▸ TESTO FORNITO:
------------------------------------------------------------------------

(Ti-Press)
Svizzera
02.02.2018 - 06:000

Ignazio Cassis, un praticante in cattedra

Il consigliere federale a Lugano racconta cosa ha imparato nei suoi primi ‘100 giorni’ da ministro degli Esteri

Lugano – Sullo schermo gigante alle sue spalle, Ignazio Cassis in fotografia ci sorride, sprona tutti noi: ‘Let’s go!’, sta scritto sulla slide proiettata. Leggiamo: “Il cambiamento è difficile all’inizio, caotico durante ma, alla fine, semplicemente FORMIDABILE” (originale in tedesco). C’è uno smile. E sullo sfondo – ma di questo ci accorgeremo solo ore dopo, sfogliando le slide in formato cartaceo distribuite al termine della ‘conferenza stampa’ dei ‘100 giorni’ – una strada in piena campagna, una curva che si perde in una fitta e scura nebbia (sì, va bene, sopra il cielo è azzurro)... Oddio, non sarà mica questa la via che porta all’accordo quadro con l’Unione europea (vedi articolo sotto)? Vuoi vedere che il promesso «reset communicationnel» (Cassis) – al cui primo (o secondo) atto abbiamo assistito ieri nell’auditorio dell’Università della Svizzera italiana (Usi) a Lugano – si sta già trasformando in un «risott communicationnel» (sempre Cassis, in un lapsus colto dal vostro cronista)?

Non corriamo. Non facciamo come lui («Vivo a Berna, ma non sono bernese», ha detto alludendo alla leggendaria lentezza dei suoi concittadini), che ieri ha stilato pubblicamente un bilancio al 92esimo dei suoi primi ‘100 giorni’ (un periodo «di fuoco», dirà in serata al Tg della Rsi) da consigliere federale. Un po’ perché otto giorni più tardi non avrebbe avuto granché altro da dire, un po’ perché il centesimo giorno sarebbe stato il 9 febbraio, data non proprio ideale per presentare un bilancio incentrato sui rapporti con l’Unione europea...

------------------------------------------------------------------------

▸ MATERIALE DI PARTENZA:
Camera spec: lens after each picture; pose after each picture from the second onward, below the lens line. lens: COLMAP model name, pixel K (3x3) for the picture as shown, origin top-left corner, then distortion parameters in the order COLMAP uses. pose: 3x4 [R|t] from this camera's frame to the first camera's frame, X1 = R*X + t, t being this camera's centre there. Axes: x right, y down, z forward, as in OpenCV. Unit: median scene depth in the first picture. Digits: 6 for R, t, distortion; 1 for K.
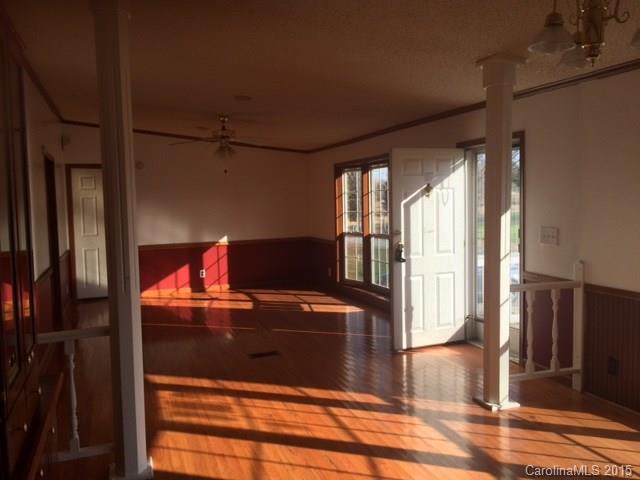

------------------------------------------------------------------------

▸ CONSEGNA: Prosegua l'articolo su Ignazio Cassis e i suoi primi cento giorni da ministro degli Esteri, riprendendo subito dopo l'ultima frase riportata.

▸ RISULTATO DELL'ESERCIZIO:
Scatoloni di cartone con la bandiera svizzera, altri con le insegne di Ue, Onu, Osce, Cicr; una cattedra con microfoni puntati verso il vuoto (lui resterà in piedi, davanti, passeggiando, un beamer in mano, luci puntate addosso, il resto dell’auditorio al buio): la conferenza stampa è uno show. Davanti a un parterre di studenti e giornalisti, introdotto dal rettore dell’Usi Boas Erez, Cassis si presenta – nelle tre lingue nazionali e in inglese – come «qualcuno che ha fatto il suo primo esame propedeutico», uno che per anni da politico si è occupato solo di casse malati e altre questioni sanitarie e che lo scorso 22 settembre, fresco di elezione in Consiglio federale, si è visto affidare un dipartimento – quello degli affari esteri – per il quale non era preparato; non poteva esserlo, visto che «non ho mai studiato relazioni internazionali».

Presenta il suo dipartimento, le sue priorità per il 2018. Una è la comunicazione. Il «mantra» è: «La politica estera è politica interna!». Perché può avere successo solo se sostenuta dal popolo, ha spiegato Cassis. Anche in regioni come il Ticino, esposto allo strapotere economico della Lombardia, spesso scettico e reticente nei confronti dell’Italia e dell’Europa. Non a caso lui ha scelto Lugano per la sua atipica conferenza stampa.

E politica estera è soprattutto politica europea. Un milione e mezzo di impieghi dipendono dall’export elvetico nell’Ue; il volume degli scambi ammonta a un miliardo di franchi al giorno; e con l’Ue abbiamo relazioni da 46 anni, nel frattempo codificate in 120 accordi bilaterali. L’accordo quadro? Cassis si mostra ottimista. Anche se la Brexit «ha compattato l’Ue» e «se qualcuno pensava che ne potevamo trarre vantaggio, si sbagliava». Come dire: resettate le vostre aspettative, siamo ancora in piena nebbia.